3. The wiring structure of an electric wire as claimed in claim 2, wherein the inner conductor is composed of the nineteen single wires composed of three steps of one core wire, six intermediate wires surrounding the core wire, and twelve outer wires surrounding the intermediate wires, and wherein the outer conductor is composed of the twenty single wires composed of one step along the outer circumference of the inner insulating layer.

4. The wiring structure of an electric wire as claimed in claim 1, wherein the single wire composing the inner conductor and the single wire composing the outer conductor are made of a single wire of different material from each other, and wherein the outer conductor is composed of the single wire of higher electric conductivity than the inner conductor.

5. The wiring structure of an electric wire as claimed in claim 2, wherein the single wire composing the inner conductor and the single wire composing the outer conductor are made of a single wire of different material from each other, and wherein the outer conductor is composed of the single wire of higher electric conductivity than the inner conductor.

6. The wiring structure of an electric wire as claimed in claim 3, wherein the single wire composing the inner conductor and the single wire composing the outer conductor are made of a single wire of different material from each other, and wherein the outer conductor is composed of the single wire of higher electric conductivity than the inner conductor.

7. The wiring structure of an electric wire as claimed in claim 1, wherein the plurality of wires composing the inner conductor is spirally twisted, the plurality of wires composing the outer conductor also spirally twisted, and wherein the outer conductor is configured to have a twist pitch larger than that of the inner conductor.

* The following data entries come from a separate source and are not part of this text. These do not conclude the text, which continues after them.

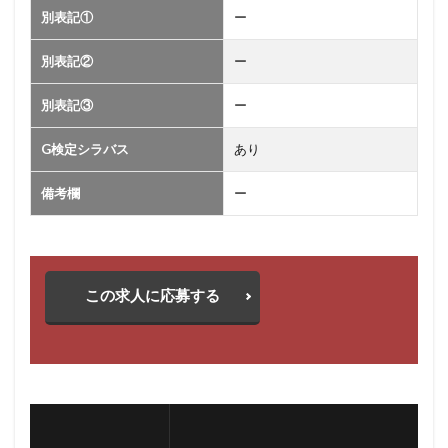
別表記①
ー
別表記②
ー
別表記③
ー
G検定シラバス
あり
備考欄
ー
この求人に応募する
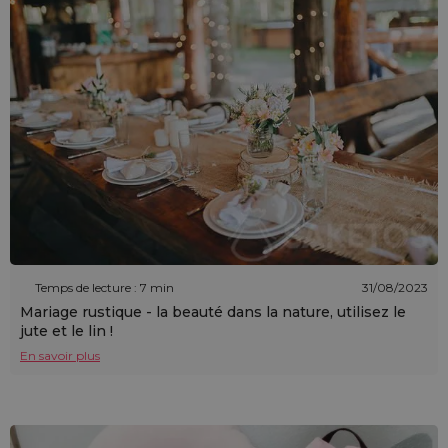
Temps de lecture : 7 min
31/08/2023
Mariage rustique - la beauté dans la nature, utilisez le
jute et le lin !
En savoir plus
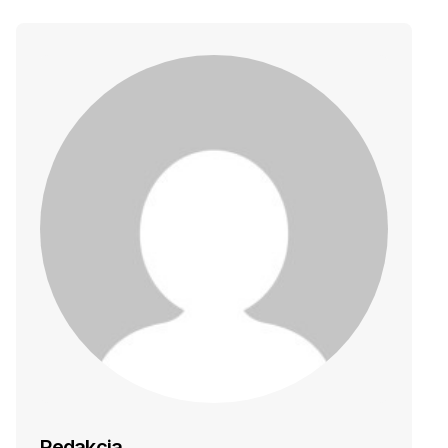
Redakcja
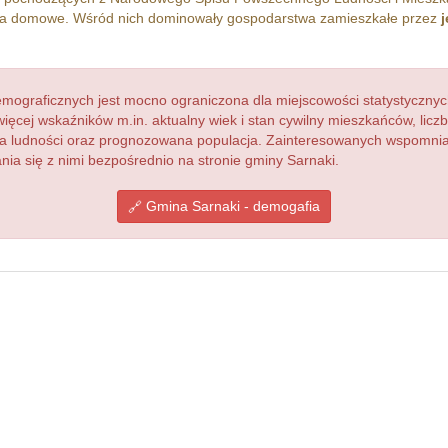
a domowe. Wśród nich dominowały gospodarstwa zamieszkałe przez
ograficznych jest mocno ograniczona dla miejscowości statystycznyc
więcej wskaźników m.in. aktualny wiek i stan cywilny mieszkańców, lic
acja ludności oraz prognozowana populacja. Zainteresowanych wspomn
a się z nimi bezpośrednio na stronie gminy Sarnaki.
Gmina Sarnaki - demogafia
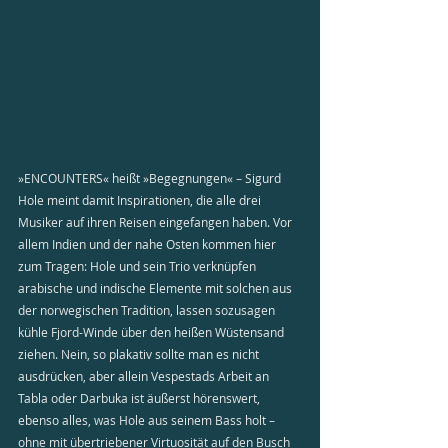
»ENCOUNTERS« heißt »Begegnungen« – Sigurd 
Hole meint damit Inspirationen, die alle drei 
Musiker auf ihren Reisen eingefangen haben. Vor 
allem Indien und der nahe Osten kommen hier 
zum Tragen: Hole und sein Trio verknüpfen 
arabische und indische Elemente mit solchen aus 
der norwegischen Tradition, lassen sozusagen 
kühle Fjord-Winde über den heißen Wüstensand 
ziehen. Nein, so plakativ sollte man es nicht 
ausdrücken, aber allein Vespestads Arbeit an 
Tabla oder Darbuka ist äußerst hörenswert, 
ebenso alles, was Hole aus seinem Bass holt – 
ohne mit übertriebener Virtuosität auf den Busch 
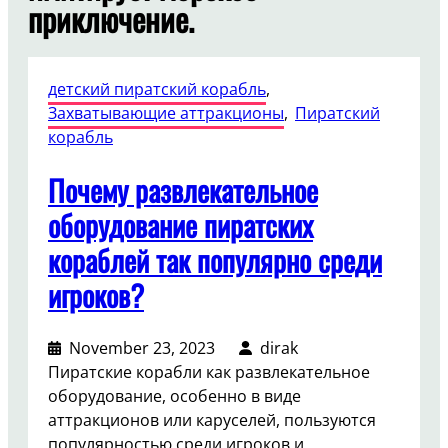
приключение.
детский пиратский корабль
, 
Захватывающие аттракционы
, 
Пиратский
корабль
Почему развлекательное
оборудование пиратских
кораблей так популярно среди
игроков?
November 23, 2023
dirak
Пиратские корабли как развлекательное
оборудование, особенно в виде
аттракционов или каруселей, пользуются
популярностью среди игроков и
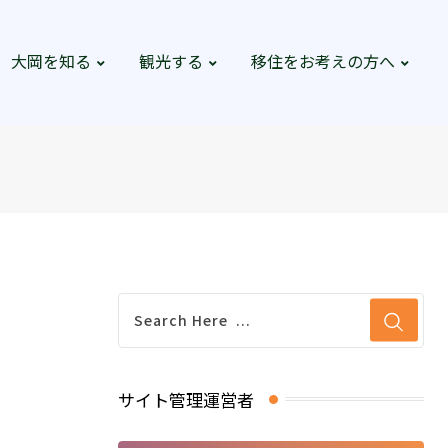
大岡を知る
観光する
移住をお考えの方へ
サイト管理運営者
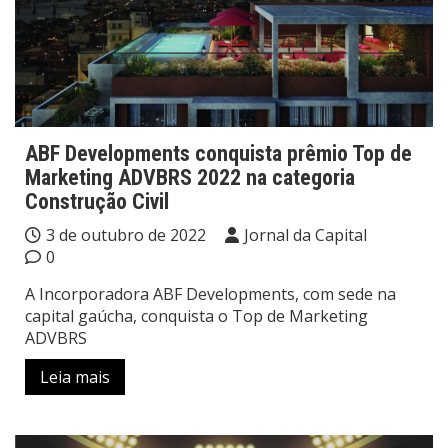
ABF Developments conquista prêmio Top de
Marketing ADVBRS 2022 na categoria
Construção Civil
3 de outubro de 2022
Jornal da Capital
0
A Incorporadora ABF Developments, com sede na
capital gaúcha, conquista o Top de Marketing
ADVBRS
Leia mais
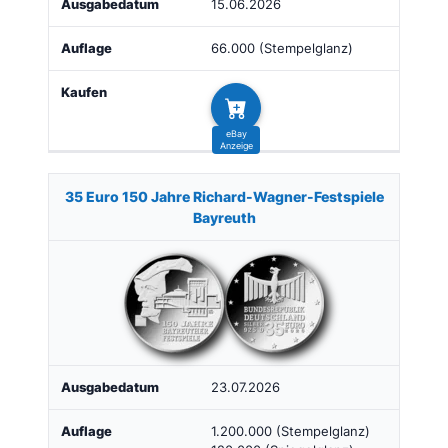
15.06.2026
66.000 (Stempelglanz)
35 Euro 150 Jahre Richard-Wagner-Festspiele
Bayreuth
23.07.2026
1.200.000 (Stempelglanz)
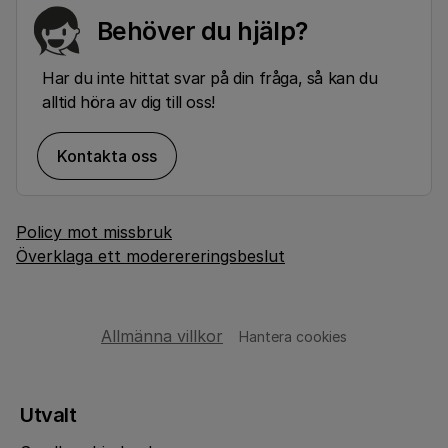
Behöver du hjälp?
Har du inte hittat svar på din fråga, så kan du
alltid höra av dig till oss!
Kontakta oss
Policy mot missbruk
Överklaga ett moderereringsbeslut
Allmänna villkor
Hantera cookies
Utvalt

8. The wiring structure of an electric wire as claimed in claim 2, wherein the plurality of wires composing the inner conductor is spirally twisted, the plurality of wires composing the outer conductor also spirally twisted, and wherein the outer conductor is configured to have a twist pitch larger than that of the inner conductor.

9. The wiring structure of an electric wire as claimed in claim 3, wherein the plurality of wires composing the inner conductor is spirally twisted, the plurality of wires composing the outer conductor also spirally twisted, and wherein the outer conductor is configured to have a twist pitch larger than that of the inner conductor.

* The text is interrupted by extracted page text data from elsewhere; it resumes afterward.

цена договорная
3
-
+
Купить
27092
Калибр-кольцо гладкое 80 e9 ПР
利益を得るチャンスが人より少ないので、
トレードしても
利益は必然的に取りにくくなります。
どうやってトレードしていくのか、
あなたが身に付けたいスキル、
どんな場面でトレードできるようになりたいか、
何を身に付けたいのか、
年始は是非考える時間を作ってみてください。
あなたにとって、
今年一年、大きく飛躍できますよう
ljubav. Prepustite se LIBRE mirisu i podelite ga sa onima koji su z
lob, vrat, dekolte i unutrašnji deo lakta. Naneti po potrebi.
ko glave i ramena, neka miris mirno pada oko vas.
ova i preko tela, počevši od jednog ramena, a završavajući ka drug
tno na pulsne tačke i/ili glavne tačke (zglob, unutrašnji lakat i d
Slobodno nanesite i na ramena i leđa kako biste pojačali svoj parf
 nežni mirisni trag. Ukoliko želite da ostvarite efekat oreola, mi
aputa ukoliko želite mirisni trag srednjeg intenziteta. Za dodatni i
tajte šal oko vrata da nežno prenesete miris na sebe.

10. The wiring structure of an electric wire as claimed in claim 4, wherein the plurality of wires composing the inner conductor is spirally twisted, the plurality of wires composing the outer conductor also spirally twisted, and wherein the outer conductor is configured to have a twist pitch larger than that of the inner conductor.

11. The wiring structure of an electric wire as claimed in claim 5, wherein the plurality of wires composing the inner conductor is spirally twisted, the plurality of wires composing the outer conductor also spirally twisted, and wherein the outer conductor is configured to have a twist pitch larger than that of the inner conductor.

12. The wiring structure of an electric wire as claimed in claim 6, wherein the plurality of wires composing the inner conductor is spirally twisted, the plurality of wires composing the outer conductor also spirally twisted, and wherein the outer conductor is configured to have a twist pitch larger than that of the inner conductor.

13. The wiring structure of an electric wire as claimed in claim 1, wherein the wiring structure is used for a power line connecting a battery and an inverter of a hybrid vehicle or an electric vehicle, and is wired under a floor of the vehicle.

14. An electric wire with an exterior member, comprising:

an inner conductor in which a plurality of single wires is bundled;

an inner insulating layer covering a circumference of the inner conductor;

an outer conductor made of a plurality of single wires following an outer circumference of the inner insulating layer;

an outer insulating layer covering a circumference of the outer conductor; and

an exterior member covering an outer circumference of the electric wire in a longitudinal direction of the electric wire.